[Records from a collection]
┏━━
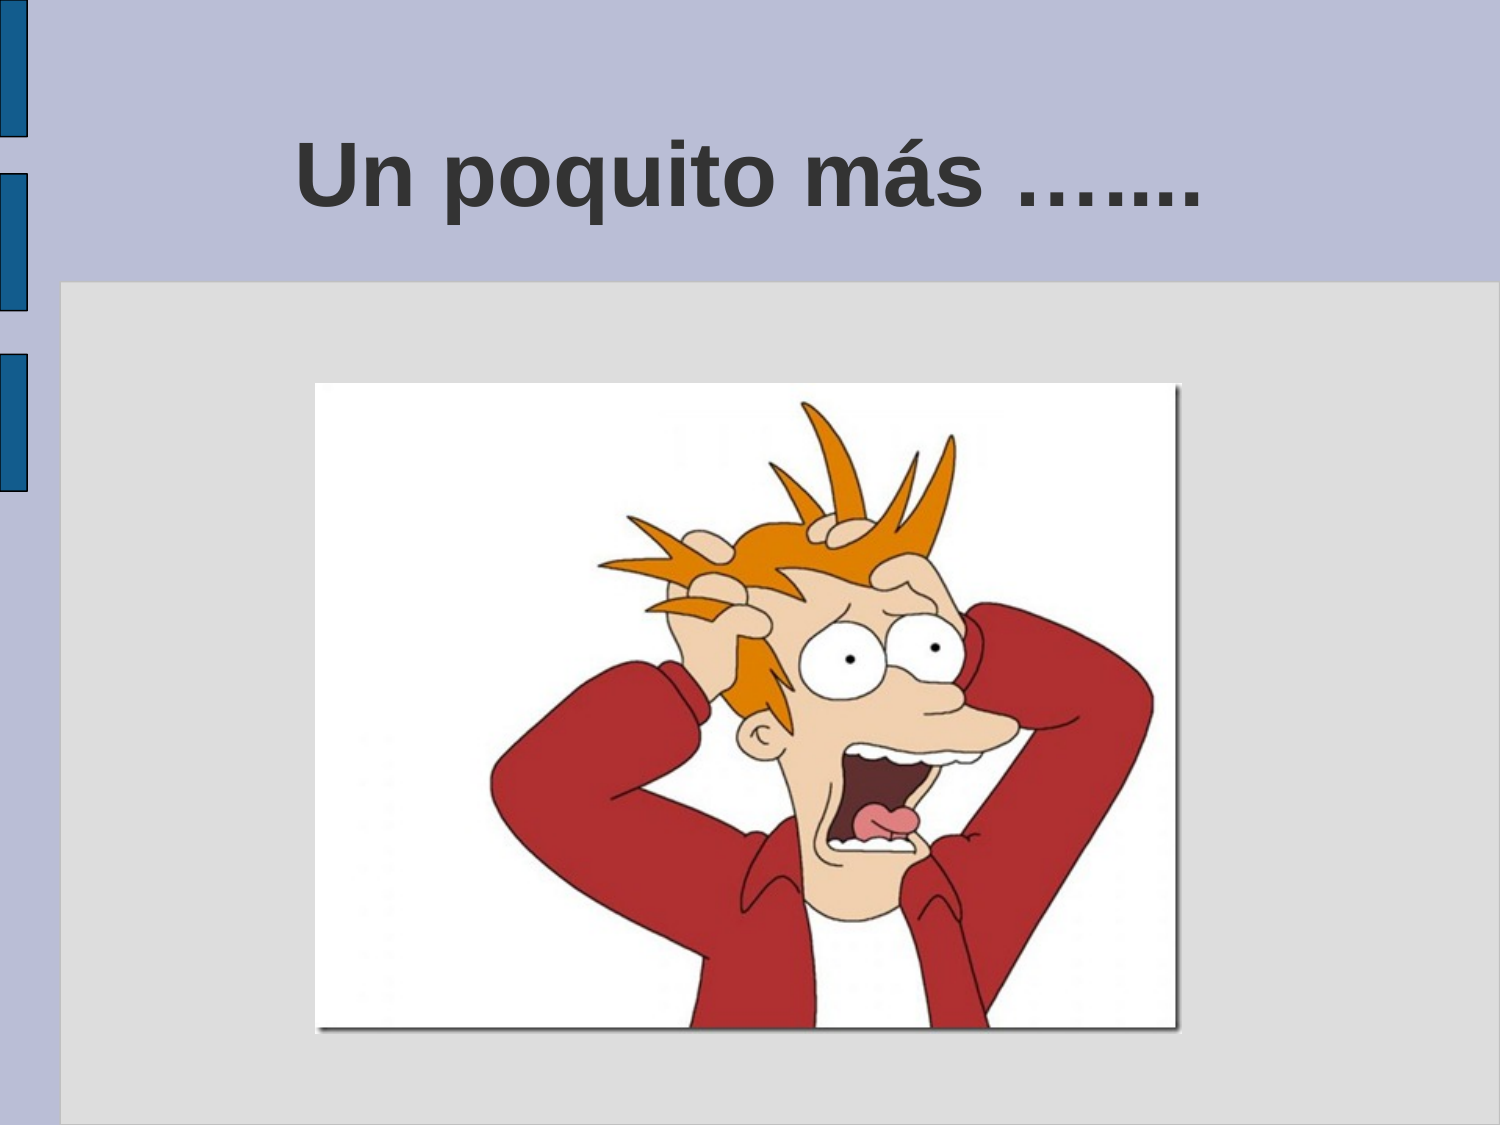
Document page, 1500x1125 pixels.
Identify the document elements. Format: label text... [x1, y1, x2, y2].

picture [315, 383, 1182, 1034]
title Un poquito más ….... [110, 73, 1391, 279]
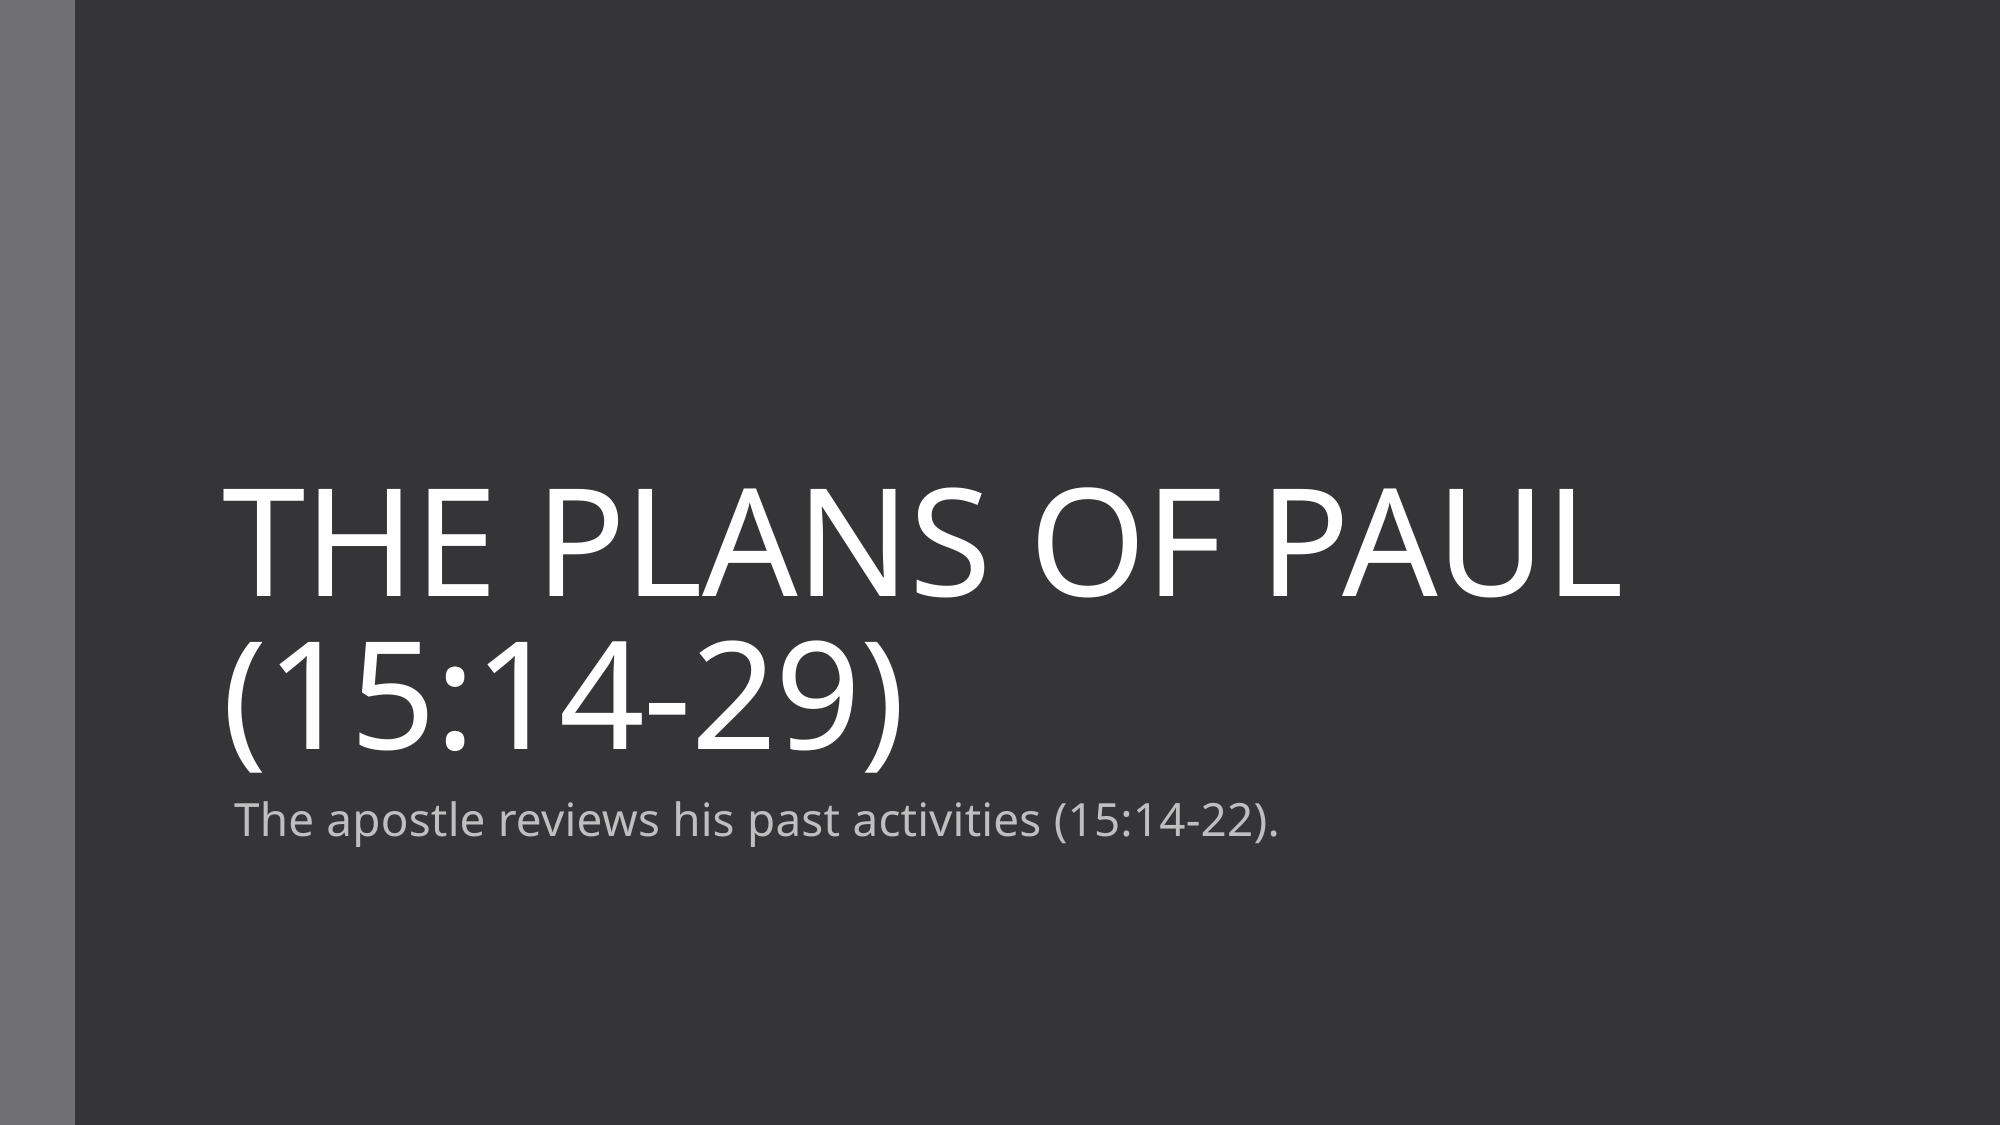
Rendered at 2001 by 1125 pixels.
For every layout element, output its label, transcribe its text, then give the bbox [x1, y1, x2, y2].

title THE PLANS OF PAUL (15:14-29) [206, 124, 1752, 787]
subtitle The apostle reviews his past activities (15:14-22). [206, 787, 1752, 1066]
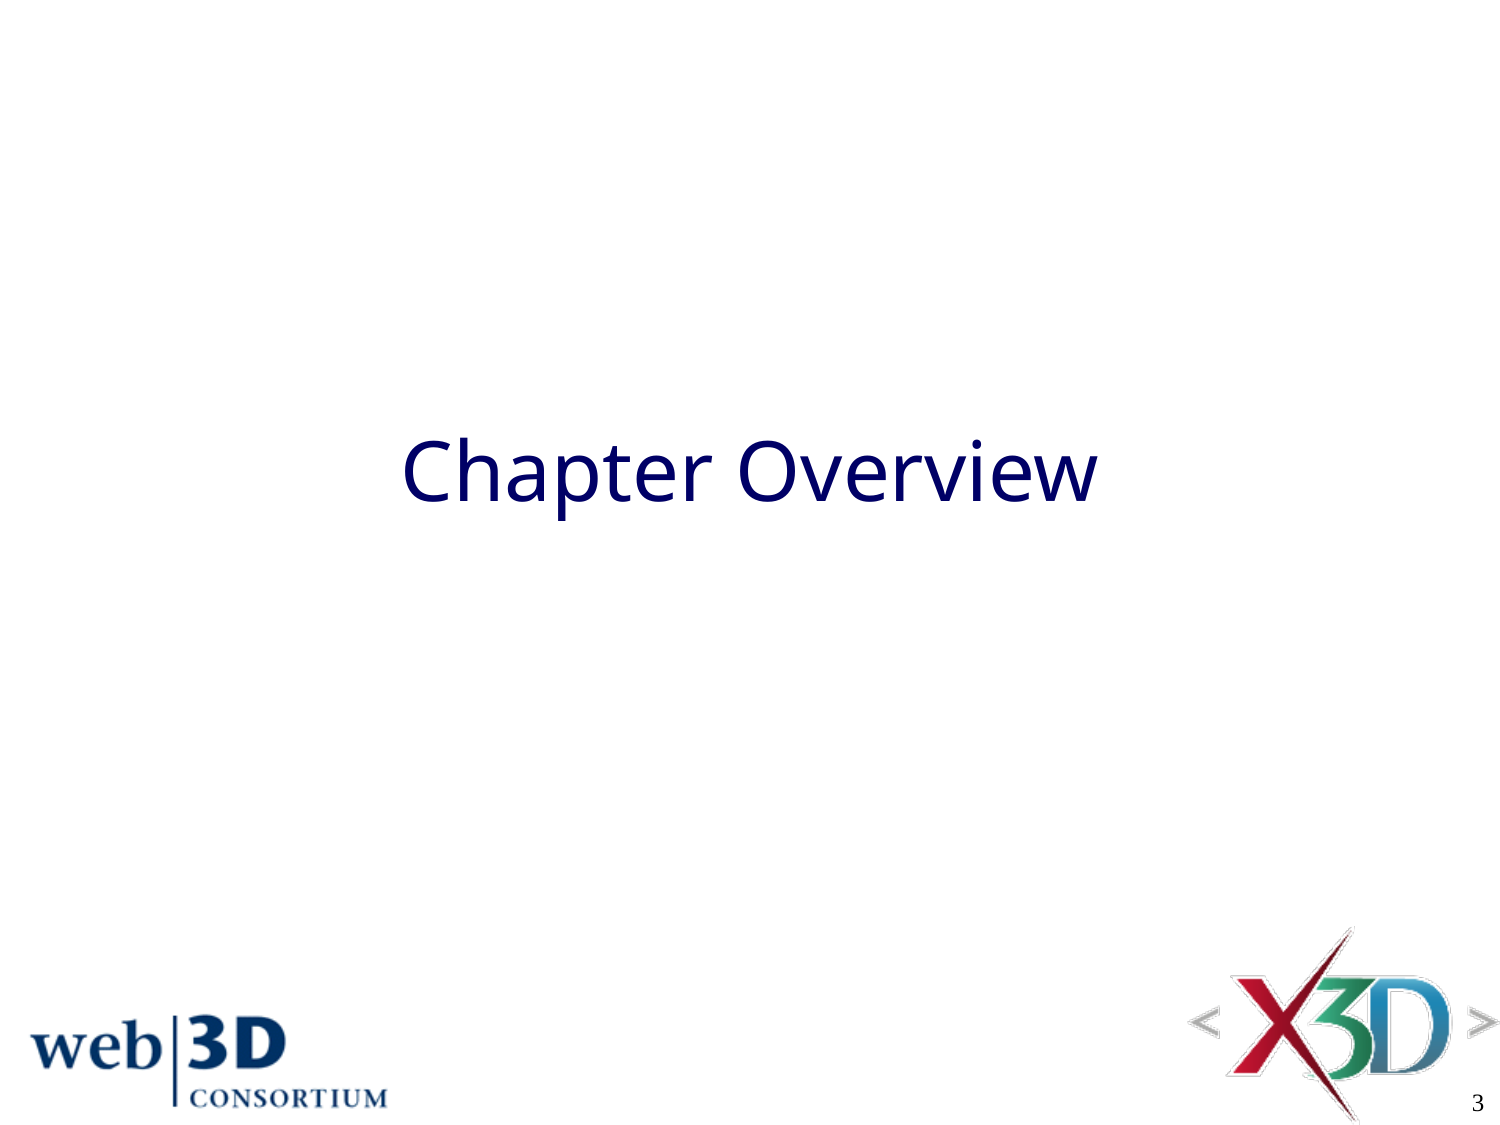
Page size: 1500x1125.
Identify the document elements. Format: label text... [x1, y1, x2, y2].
┗━━
**Given instruction:** Reproduce every line of the data above without changes, omitting the pictures.

**Task answer:**
Document page, 1500x1125 pixels.
Identify the document elements. Format: label text... [x1, y1, x2, y2].

picture [315, 383, 1182, 1034]
title Un poquito más ….... [110, 73, 1391, 279]
Rendered at 2001 by 1125 pixels.
For every layout element, output its label, transcribe its text, then give the bbox [x1, y1, x2, y2].

title THE PLANS OF PAUL (15:14-29) [206, 124, 1752, 787]
subtitle The apostle reviews his past activities (15:14-22). [206, 787, 1752, 1066]
Page size: 1500x1125.
Identify the document elements. Format: label text... [x1, y1, x2, y2].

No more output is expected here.